Niwot and the other peace chiefs were also alarmed. With the help of George Bent—the educated son of the famous trader William Bent and his Cheyenne wife, Owl Woman—the chiefs composed a letter asking for a meeting with Evans to make a treaty. To demonstrate their peaceful intentions, Niwot and Black Kettle rode to hostile Cheyenne and Lakota camps and gave their own ponies and buffalo robes in ransom for white captives taken in raids. Niwot ransomed three white children and seventeen-year-old Laura Roper, whom he brought safely to an army camp on the plains.
The Camp Weld Council
As a result of the actions of the peace chiefs, in September 1864 Major Edward Wynkoop brought a delegation of Arapaho and Cheyenne leaders to Denver to meet with Governor Evans. The governor refused to see them, but Wynkoop persisted until the governor agreed.
The meeting, known as the Camp Weld Council, took place at Camp Weld near the present-day interchange of I-25 and 6th Avenue in Denver. Four Arapahos attended, including Neva, Niwot’s brother, and No-Ta-Nee, a relative. Niwot himself remained on the plains to prevent the warriors from attacking settlements while the chiefs worked for peace. At the council, Governor Evans and Colonel John M. Chivington, military commander of the district of Colorado, instructed the Indigenous leaders to bring their bands to Fort Lyon on the Arkansas River, place themselves under the protection of the commander, and await a peace agreement. Niwot and the other chiefs complied, but when their people began arriving at Fort Lyon, the commander told them to move to Sand Creek, forty miles away.
The Sand Creek Massacre
By late November 1864, between 500 and 600 Cheyenne under Black Kettle and White Antelope, as well as sixty Arapaho under Niwot, were camped along the dry bed of Sand Creek. A larger group of Arapaho under Hosa had not yet arrived. The Cheyenne and Arapaho believed themselves under the protection of the military, as Governor Evans had stated.
At dawn on November 29, 1864, Colonel Chivington, in command of the Third Colorado Regiment and troops from Fort Lyon, attacked the sleeping Indigenous camp. The attack raged all day. When it ended, more than 200 Indigenous people had been killed along with thirteen troops. Niwot’s band had been annihilated. The Cheyenne peace chief White Antelope was also killed.

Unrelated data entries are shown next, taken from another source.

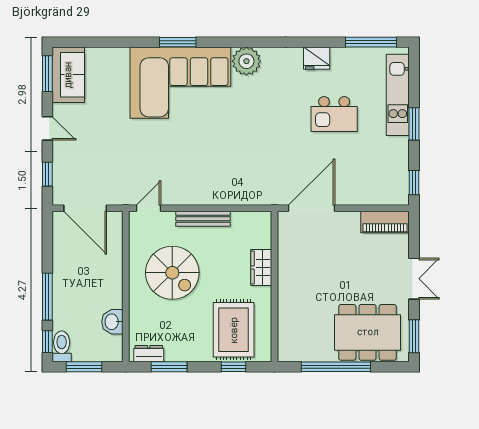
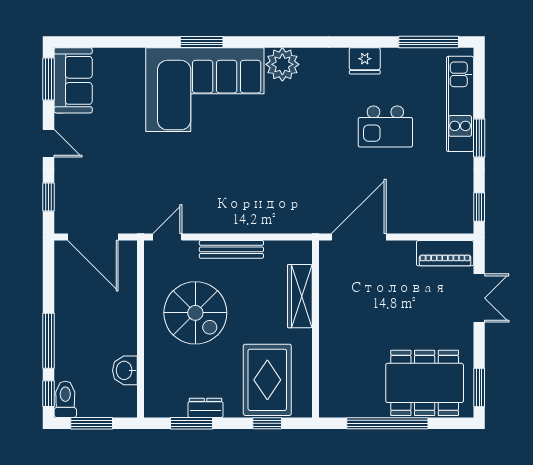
wardrobe: (261, 268) -> (300, 296), width x1.50
double door: (414, 279) -> (479, 298), moved
dresser: (149, 354) -> (205, 408), moved

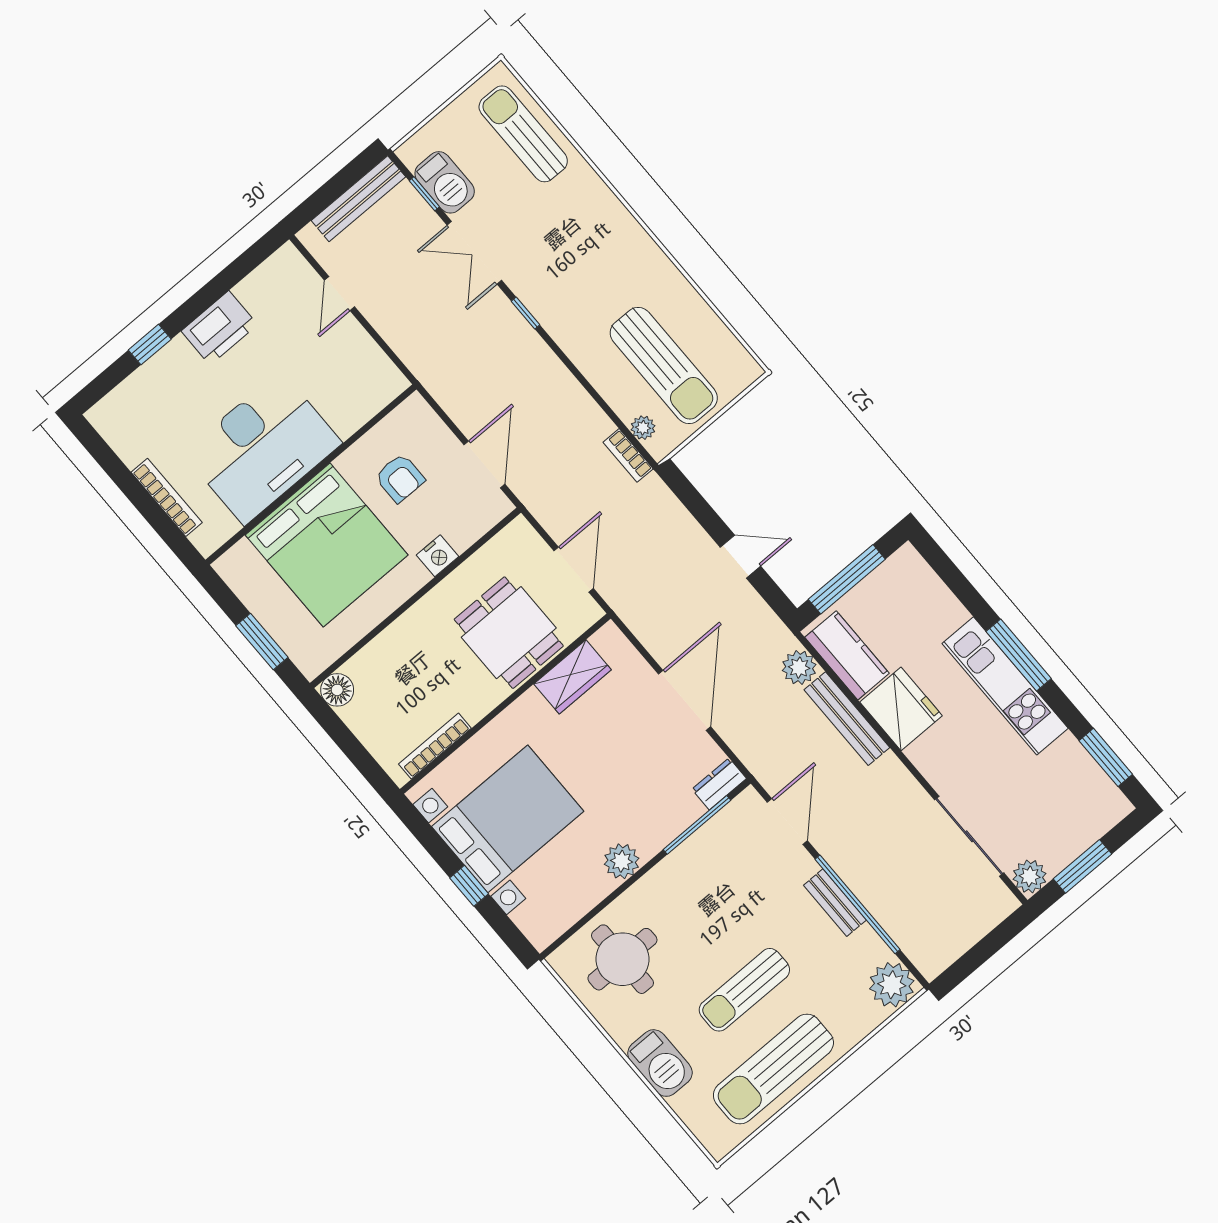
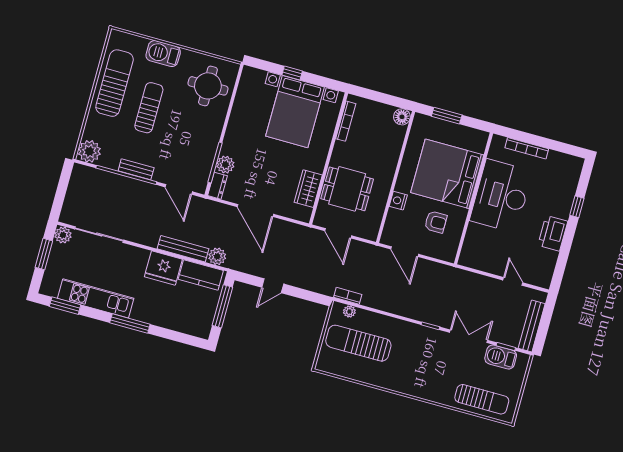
armchair: (400, 478) -> (436, 222), turned 180
kitchen unit: (1005, 686) -> (96, 298), moved
plant: (622, 861) -> (225, 165), moved

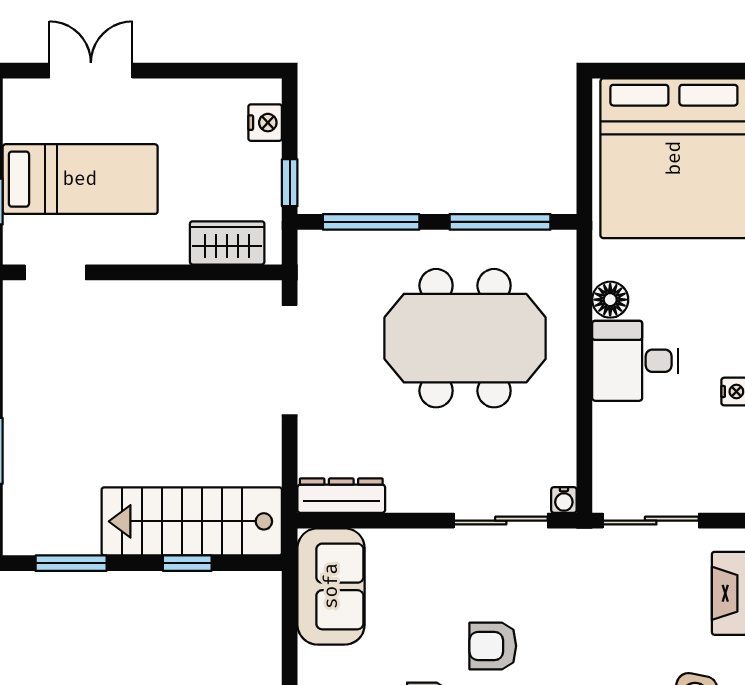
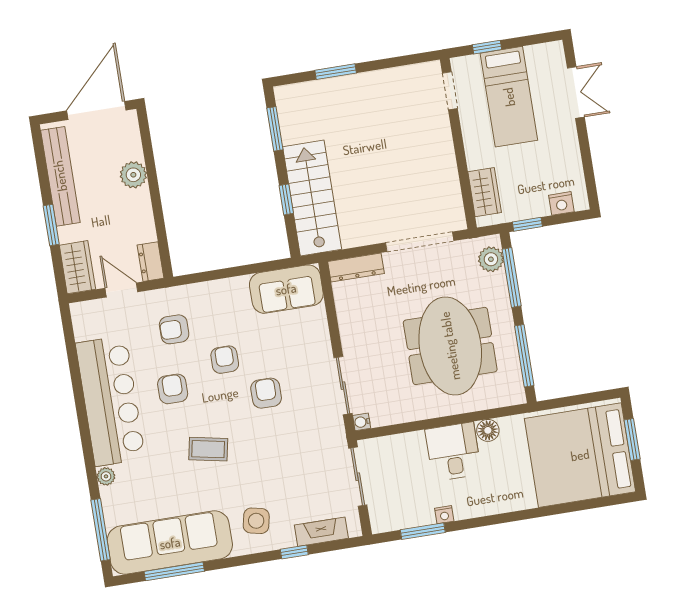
window: (662, 71) -> (632, 440), added
plant: (336, 250) -> (491, 259), added
dresser: (341, 496) -> (356, 268), moved, turned 90

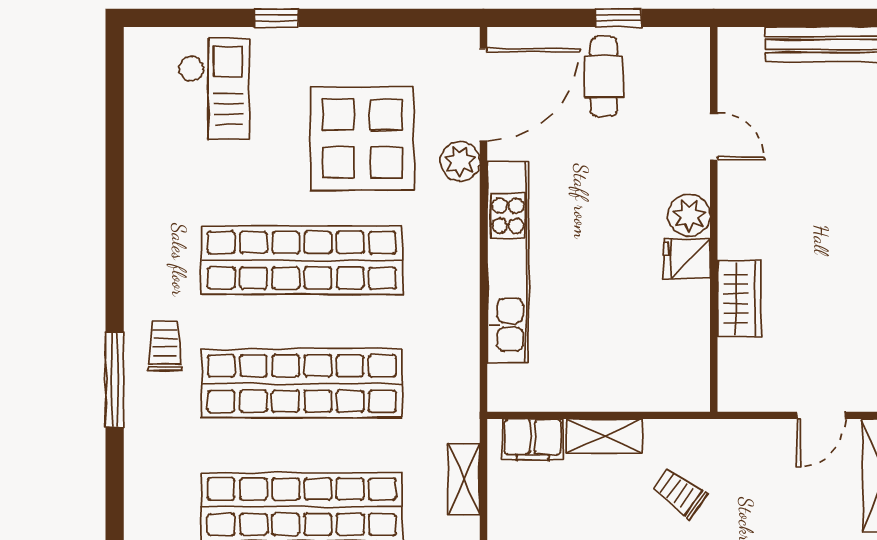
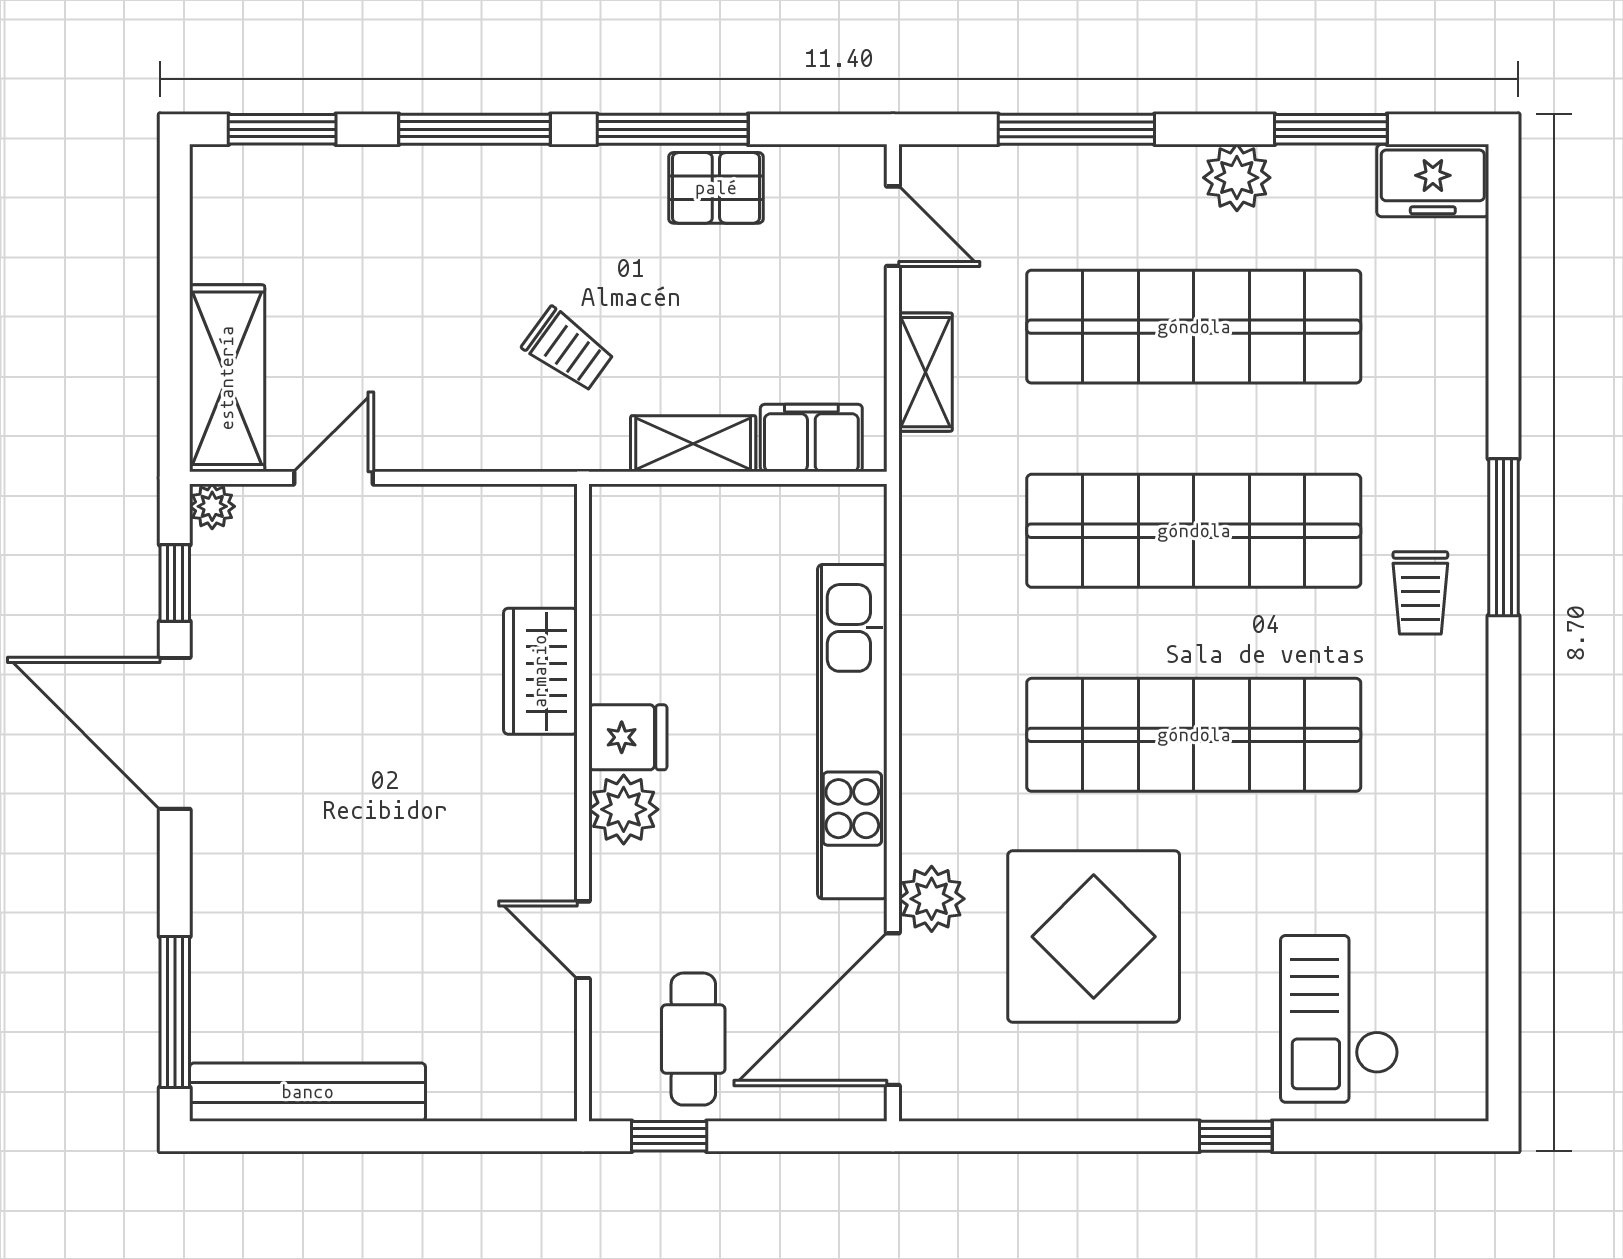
door: (714, 136) -> (583, 940), moved
plant: (689, 215) -> (624, 809), moved
wall: (714, 219) -> (583, 803), moved
fridge: (687, 259) -> (628, 737), moved
wardrobe: (739, 299) -> (540, 671), moved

Firsthand accounts confirm Niwot’s fate. Letters written by George Bent, Lieutenant Silas Soule and Lieutenant Joseph Cramer—all of whom were at Sand Creek—confirm that Niwot was mortally wounded. William Bent, George’s father, said that Niwot “got over to the Sioux [Lakota],” where he died. Later, Hosa said that it saddened his heart to leave Colorado, where Niwot was killed.
According to George Bent, Niwot and other survivors—many wounded—made their way out of the camp and onto the plains. Other survivors captured ponies and rode to nearby Indigenous camps to sound the alarm. When news reached a large Lakota camp near present-day Cheyenne Wells, warriors rode out with extra ponies, food, and blankets to look for survivors.
Among those rescued and brought to the Lakota camp were Niwot and George Bent. Within a few days, the Arapaho chief died from his wounds and was buried according to the Arapaho Way.
No known photographs of Niwot exist. Over the years, photographs of other Arapaho, including a later chief in Oklahoma with the same name, and No-Ta-Nee, have been erroneously identified as photographs of Niwot. The photograph of No-Ta-Nee was taken at the Camp Weld Council, which Niwot did not attend.
Niwot’s memory lives on in places that bear his name around Boulder, where he and his band spent the winters, including the town of Niwot, Left Hand Creek, and Left Hand Canyon.